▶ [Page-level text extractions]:
== Segment start ==
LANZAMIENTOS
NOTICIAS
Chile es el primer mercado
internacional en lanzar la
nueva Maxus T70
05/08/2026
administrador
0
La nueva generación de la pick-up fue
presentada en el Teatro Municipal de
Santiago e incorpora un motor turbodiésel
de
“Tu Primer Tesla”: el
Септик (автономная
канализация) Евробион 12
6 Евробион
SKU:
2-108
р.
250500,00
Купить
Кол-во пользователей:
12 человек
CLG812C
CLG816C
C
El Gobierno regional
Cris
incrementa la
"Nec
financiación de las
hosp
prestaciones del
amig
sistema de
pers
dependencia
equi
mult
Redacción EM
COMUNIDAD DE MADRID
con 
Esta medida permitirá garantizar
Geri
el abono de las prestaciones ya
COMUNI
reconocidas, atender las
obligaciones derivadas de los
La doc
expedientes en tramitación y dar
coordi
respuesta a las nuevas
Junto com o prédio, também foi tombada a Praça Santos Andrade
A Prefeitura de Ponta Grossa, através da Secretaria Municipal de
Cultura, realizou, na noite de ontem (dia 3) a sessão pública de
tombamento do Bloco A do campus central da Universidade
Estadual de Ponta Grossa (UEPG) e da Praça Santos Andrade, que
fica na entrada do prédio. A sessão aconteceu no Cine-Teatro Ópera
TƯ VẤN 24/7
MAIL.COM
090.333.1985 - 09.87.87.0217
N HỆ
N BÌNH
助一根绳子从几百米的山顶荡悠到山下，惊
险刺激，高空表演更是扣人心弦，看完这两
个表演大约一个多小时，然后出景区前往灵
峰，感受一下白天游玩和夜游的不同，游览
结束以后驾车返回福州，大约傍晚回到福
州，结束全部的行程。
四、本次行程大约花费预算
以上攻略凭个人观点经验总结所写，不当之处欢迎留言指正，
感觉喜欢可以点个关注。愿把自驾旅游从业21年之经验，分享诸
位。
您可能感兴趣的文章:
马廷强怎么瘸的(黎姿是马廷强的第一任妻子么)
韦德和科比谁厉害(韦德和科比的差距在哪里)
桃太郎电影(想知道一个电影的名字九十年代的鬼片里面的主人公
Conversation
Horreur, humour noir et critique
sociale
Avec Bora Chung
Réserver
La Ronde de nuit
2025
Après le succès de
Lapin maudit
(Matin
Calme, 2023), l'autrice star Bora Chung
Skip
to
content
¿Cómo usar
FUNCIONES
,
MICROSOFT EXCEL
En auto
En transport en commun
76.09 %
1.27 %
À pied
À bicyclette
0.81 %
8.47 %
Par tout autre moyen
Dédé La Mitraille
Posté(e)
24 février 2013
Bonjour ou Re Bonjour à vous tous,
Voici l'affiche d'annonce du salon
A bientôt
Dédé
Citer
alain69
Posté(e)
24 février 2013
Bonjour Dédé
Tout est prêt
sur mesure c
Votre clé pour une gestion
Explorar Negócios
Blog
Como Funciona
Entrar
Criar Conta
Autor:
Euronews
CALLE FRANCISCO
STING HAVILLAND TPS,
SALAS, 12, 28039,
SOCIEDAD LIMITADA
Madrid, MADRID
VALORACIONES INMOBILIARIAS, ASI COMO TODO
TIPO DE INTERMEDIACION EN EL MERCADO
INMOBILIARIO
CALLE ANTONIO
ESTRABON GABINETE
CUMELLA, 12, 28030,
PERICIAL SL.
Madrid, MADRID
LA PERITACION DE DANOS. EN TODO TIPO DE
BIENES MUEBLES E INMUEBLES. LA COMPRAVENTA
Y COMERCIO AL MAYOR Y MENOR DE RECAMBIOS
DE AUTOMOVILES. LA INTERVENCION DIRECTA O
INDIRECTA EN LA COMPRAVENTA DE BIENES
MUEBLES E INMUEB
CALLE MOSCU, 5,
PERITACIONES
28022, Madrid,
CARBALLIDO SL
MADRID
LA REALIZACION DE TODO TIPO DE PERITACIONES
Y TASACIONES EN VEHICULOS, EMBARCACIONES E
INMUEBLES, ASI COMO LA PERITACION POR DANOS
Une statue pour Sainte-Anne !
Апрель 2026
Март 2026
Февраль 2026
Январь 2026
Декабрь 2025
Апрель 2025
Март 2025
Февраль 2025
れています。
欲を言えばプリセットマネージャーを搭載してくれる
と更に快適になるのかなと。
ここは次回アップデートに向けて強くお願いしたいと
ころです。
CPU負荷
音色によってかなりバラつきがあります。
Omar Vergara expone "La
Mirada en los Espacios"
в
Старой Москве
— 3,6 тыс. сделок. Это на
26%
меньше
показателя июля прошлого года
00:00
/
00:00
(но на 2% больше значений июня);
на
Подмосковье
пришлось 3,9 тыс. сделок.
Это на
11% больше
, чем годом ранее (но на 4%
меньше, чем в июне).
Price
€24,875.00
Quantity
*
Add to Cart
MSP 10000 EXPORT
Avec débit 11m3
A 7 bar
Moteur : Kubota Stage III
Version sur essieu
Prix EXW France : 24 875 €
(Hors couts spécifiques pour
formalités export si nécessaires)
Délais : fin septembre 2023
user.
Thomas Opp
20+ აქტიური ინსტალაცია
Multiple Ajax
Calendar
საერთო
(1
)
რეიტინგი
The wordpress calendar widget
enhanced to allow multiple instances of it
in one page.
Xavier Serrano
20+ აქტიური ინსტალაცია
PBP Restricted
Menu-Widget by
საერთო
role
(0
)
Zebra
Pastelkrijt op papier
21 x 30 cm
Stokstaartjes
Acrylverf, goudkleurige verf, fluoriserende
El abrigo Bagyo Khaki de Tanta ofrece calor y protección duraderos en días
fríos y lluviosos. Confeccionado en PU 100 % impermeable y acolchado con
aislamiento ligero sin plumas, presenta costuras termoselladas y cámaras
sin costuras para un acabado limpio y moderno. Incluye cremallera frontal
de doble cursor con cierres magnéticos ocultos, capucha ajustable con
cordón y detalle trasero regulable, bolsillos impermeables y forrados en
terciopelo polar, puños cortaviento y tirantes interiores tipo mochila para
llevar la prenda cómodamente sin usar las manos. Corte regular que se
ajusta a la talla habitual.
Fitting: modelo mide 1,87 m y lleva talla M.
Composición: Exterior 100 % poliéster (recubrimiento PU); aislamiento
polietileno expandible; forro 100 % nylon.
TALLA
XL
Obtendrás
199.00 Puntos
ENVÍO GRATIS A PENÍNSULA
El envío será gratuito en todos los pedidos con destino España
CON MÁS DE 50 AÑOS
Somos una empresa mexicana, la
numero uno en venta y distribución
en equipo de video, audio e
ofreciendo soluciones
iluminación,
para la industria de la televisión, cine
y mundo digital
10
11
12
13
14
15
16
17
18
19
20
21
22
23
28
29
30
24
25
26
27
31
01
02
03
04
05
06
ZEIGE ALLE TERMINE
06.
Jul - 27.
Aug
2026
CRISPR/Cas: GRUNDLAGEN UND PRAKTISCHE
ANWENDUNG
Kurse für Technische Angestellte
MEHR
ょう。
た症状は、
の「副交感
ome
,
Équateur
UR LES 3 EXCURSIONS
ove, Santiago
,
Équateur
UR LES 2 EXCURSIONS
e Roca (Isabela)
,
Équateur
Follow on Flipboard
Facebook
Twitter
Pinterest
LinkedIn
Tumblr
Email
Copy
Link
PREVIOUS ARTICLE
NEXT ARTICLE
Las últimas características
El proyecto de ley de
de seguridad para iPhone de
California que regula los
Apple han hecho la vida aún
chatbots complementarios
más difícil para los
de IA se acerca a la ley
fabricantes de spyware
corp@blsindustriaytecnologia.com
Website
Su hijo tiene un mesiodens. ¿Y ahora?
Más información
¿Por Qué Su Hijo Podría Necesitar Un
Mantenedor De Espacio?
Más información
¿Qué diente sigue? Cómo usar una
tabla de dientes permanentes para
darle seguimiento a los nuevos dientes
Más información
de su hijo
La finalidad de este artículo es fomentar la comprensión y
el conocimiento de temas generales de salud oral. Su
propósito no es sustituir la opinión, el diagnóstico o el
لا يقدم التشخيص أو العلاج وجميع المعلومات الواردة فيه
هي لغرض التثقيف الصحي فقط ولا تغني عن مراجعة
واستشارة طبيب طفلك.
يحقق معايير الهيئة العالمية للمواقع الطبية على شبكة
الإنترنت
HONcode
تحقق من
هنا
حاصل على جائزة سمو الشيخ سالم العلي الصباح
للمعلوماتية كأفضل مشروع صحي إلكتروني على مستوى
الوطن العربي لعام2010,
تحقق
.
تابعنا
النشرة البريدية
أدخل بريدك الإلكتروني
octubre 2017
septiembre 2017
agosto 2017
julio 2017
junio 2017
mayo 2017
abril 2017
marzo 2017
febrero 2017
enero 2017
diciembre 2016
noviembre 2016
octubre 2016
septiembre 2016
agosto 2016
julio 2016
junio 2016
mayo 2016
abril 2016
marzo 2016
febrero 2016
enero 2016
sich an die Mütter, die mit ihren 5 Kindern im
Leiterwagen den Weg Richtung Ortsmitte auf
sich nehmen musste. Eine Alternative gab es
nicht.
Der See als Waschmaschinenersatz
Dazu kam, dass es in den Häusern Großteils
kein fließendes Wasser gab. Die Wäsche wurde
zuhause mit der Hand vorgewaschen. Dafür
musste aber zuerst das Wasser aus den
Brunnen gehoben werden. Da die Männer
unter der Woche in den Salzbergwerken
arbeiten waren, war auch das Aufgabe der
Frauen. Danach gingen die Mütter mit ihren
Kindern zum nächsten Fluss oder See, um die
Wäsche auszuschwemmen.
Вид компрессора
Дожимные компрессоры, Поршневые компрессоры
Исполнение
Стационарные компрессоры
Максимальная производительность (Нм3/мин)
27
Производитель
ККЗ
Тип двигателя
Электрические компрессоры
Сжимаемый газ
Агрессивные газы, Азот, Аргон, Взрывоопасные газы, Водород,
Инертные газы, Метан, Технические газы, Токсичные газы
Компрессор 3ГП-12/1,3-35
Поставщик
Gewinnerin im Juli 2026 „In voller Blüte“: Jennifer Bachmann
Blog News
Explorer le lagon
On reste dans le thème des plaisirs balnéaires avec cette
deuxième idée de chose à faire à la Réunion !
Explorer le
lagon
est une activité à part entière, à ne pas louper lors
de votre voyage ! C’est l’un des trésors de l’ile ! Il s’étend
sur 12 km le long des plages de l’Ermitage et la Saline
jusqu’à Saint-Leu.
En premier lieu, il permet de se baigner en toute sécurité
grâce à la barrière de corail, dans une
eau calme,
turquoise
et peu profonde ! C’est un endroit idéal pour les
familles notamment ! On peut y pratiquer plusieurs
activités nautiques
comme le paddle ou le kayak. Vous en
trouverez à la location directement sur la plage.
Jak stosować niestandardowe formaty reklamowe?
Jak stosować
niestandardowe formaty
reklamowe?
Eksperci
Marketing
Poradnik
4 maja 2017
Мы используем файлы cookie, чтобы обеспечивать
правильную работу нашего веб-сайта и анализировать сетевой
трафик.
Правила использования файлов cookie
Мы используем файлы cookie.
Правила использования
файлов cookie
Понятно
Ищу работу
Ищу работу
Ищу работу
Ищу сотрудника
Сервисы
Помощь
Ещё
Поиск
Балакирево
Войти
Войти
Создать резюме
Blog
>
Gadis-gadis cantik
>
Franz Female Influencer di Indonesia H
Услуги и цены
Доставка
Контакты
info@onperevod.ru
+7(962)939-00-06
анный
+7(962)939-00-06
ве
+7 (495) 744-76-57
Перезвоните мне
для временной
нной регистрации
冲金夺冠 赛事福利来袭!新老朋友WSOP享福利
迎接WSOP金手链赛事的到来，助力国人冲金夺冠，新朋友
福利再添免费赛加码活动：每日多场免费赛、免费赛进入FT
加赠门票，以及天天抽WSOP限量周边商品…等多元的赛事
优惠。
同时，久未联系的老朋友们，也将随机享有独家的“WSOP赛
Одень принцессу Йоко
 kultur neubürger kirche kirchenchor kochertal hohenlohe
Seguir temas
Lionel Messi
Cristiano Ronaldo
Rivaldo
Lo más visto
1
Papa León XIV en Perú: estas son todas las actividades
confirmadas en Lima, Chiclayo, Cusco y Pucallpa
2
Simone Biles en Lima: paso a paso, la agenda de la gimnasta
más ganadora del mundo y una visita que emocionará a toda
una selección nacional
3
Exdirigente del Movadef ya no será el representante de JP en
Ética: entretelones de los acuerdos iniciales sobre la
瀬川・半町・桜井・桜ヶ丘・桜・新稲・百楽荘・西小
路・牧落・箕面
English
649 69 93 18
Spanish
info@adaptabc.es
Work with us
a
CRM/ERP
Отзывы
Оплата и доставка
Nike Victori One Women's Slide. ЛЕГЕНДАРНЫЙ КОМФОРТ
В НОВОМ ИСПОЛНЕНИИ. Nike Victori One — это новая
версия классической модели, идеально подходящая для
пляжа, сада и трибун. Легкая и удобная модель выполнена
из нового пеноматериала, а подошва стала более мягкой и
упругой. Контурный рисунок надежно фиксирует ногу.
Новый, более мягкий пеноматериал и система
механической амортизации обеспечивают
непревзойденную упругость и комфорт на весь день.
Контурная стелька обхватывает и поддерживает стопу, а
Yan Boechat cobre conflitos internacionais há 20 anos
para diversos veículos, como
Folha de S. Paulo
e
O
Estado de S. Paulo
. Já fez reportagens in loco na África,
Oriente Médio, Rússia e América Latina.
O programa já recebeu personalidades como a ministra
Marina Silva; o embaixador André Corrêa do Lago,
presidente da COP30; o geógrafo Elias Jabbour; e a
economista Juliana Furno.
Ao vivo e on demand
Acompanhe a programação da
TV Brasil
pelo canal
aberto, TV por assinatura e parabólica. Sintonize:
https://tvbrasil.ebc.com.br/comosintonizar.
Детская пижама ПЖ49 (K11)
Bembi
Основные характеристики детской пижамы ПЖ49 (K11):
== Segment end ==
▶ [DIRECTIONS]:
Where a line of the data contains "formaty", include it in the tally, and answer with the tally alone.

▶ [SOLVED PROBLEM]:
2